On Thursday, September 8, WBUR released the second half of its two-part series on the release of juvenile lifers–people who were sentenced to life in prison before the age of 18.  The series follows two Massachusetts men, Greg Diatchenko and Joe Donovan, who have recently been released on parole after spending decades in prison.  PLAP is one organization in the state representing juvenile lifers like Diatchenko and Donovan before the parole board.

Read or listen at WBUR.

MIT Study: Juvenile Incarceration Reduces Likelihood of Staying in School

A recent study done by Joseph Doyle, an economist at MIT’s Sloan School of Business Management, and Anna Aizer, a professor of economics at Brown University, suggests that “other things being equal, juvenile incarceration lowers high-school graduation rates by 13 percentage points and increases adult incarceration by 23 percentage points.”

Click here to read the press release of the study, and here for the full report.

New York Times Op-ed Gives Overview of Dealing with Mass Incarceration

The Sentencing Project‘s Marc Mauer, along with Georgetown Law professor David Cole, wrote an op-ed last week in the New York Times, offering a holistic perspective on criminal justice reform, addressing issues of mass incarceration, drug courts, sentence lengths, and recidivism, among others.

Click here for the full article.

Vera Institute of Justice publishes report on misconceptions of solitary confinement

“Whatever the label, the experience for the person is the same —confinement in an isolated cell (alone or with a cellmate) for an average of 23 hours a day with limited human interaction, little constructive activity, and in an environment that ensures maximum control over the individual.”
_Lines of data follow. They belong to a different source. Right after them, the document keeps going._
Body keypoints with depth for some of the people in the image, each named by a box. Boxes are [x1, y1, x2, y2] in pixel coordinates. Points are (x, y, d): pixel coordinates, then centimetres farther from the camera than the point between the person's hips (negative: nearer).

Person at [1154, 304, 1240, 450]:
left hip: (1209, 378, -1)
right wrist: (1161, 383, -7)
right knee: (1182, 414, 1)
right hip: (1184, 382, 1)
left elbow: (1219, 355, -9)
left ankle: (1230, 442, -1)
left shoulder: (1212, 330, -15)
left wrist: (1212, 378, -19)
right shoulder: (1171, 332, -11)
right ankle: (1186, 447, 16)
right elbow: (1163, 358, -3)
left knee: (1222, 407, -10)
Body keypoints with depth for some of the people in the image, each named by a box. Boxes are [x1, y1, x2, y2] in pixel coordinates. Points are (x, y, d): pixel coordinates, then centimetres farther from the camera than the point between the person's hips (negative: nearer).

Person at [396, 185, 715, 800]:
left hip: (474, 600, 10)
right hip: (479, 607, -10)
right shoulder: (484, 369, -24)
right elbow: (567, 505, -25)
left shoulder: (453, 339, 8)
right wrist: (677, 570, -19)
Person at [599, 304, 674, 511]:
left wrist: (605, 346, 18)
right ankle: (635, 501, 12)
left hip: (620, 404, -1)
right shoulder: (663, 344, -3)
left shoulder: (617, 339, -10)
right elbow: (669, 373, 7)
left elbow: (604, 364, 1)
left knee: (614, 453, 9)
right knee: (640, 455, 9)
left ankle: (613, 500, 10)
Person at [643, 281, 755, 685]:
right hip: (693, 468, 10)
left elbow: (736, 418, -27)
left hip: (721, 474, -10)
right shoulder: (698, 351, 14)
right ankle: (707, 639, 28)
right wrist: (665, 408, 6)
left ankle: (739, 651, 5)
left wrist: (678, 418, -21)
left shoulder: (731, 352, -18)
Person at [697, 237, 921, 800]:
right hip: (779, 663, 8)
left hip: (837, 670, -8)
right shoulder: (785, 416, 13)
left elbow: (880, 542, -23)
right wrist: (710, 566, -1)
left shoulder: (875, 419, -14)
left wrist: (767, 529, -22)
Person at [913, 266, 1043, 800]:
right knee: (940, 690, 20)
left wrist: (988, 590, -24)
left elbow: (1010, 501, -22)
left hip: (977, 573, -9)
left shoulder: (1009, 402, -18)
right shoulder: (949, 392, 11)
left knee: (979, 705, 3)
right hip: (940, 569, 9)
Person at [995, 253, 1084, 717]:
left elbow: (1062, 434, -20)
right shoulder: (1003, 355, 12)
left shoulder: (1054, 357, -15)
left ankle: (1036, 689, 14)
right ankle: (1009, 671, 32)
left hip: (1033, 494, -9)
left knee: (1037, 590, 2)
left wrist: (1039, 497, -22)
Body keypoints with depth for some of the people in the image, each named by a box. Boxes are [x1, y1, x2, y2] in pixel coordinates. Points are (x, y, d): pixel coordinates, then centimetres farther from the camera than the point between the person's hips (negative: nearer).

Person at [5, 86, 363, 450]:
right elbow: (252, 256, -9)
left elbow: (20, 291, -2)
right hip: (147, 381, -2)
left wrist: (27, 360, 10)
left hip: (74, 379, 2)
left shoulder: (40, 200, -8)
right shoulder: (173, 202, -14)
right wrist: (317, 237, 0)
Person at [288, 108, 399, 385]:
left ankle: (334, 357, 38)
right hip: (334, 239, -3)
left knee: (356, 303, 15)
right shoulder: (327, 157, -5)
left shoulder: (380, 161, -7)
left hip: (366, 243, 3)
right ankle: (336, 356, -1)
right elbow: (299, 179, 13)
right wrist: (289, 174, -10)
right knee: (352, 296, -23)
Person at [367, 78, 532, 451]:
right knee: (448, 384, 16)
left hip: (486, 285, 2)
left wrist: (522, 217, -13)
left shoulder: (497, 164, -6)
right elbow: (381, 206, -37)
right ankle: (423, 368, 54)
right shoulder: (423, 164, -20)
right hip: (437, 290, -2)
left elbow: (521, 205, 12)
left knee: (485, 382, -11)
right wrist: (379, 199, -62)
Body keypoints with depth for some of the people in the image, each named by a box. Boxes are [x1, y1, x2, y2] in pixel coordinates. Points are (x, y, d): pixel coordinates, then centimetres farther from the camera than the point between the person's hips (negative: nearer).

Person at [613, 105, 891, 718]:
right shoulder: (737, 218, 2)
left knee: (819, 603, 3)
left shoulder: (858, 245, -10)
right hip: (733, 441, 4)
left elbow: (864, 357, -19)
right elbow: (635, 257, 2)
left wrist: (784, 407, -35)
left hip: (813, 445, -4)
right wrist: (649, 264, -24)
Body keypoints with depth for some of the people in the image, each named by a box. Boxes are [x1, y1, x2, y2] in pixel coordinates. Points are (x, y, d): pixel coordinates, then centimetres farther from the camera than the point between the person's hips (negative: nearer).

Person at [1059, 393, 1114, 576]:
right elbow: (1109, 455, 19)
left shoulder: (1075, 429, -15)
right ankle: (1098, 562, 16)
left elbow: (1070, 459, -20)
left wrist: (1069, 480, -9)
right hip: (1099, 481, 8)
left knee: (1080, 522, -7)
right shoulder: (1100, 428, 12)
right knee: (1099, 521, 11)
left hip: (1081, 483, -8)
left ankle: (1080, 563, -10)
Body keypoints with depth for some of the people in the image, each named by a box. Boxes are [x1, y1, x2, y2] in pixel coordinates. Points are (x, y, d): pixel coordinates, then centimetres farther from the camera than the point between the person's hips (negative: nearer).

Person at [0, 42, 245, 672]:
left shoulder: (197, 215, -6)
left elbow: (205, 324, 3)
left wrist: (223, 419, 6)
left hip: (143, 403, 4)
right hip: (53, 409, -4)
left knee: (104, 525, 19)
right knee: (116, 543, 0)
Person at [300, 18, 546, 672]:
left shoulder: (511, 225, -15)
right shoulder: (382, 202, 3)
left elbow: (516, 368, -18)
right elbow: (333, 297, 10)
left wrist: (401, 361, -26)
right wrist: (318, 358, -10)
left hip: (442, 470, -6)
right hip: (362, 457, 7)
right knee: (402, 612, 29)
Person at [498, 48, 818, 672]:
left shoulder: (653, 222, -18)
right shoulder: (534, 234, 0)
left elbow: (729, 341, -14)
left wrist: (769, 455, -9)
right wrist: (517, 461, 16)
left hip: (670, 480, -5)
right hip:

Click here for the report, summary of the report, and the Washington DOC’s grid for solitary confinement, and click here to go straight to the pdf of the report.

New Jersey Senator Cory Booker calls for criminal justice reform

On April 23rd, 2015, in an an op-ed published on CNN.com, New Jersey Senator (D) Cory Booker called for large-scale reform of America’s criminal justice system:

“As we reform our criminal justice system at the national level, we will alter the cycles of poverty and recidivism that plague too many American communities … Instead of putting resources toward juvenile detention centers, we can put resources toward afterschool programs that have proved to help keep kids out of the juvenile justice system and in school.”

Click here to read the full article.

New York City Mayor Bill de Blasio Unveils Plan to Cut Rikers Island Population



“As of late March, over 400 people had been locked up for more than two years without being convicted of a crime … As part of Mr. de Blasio’s proposal, all cases involving defendants who have been incarcerated for over a year — currently more than 1,500 people — are to be put on the court calendar within 45 days.”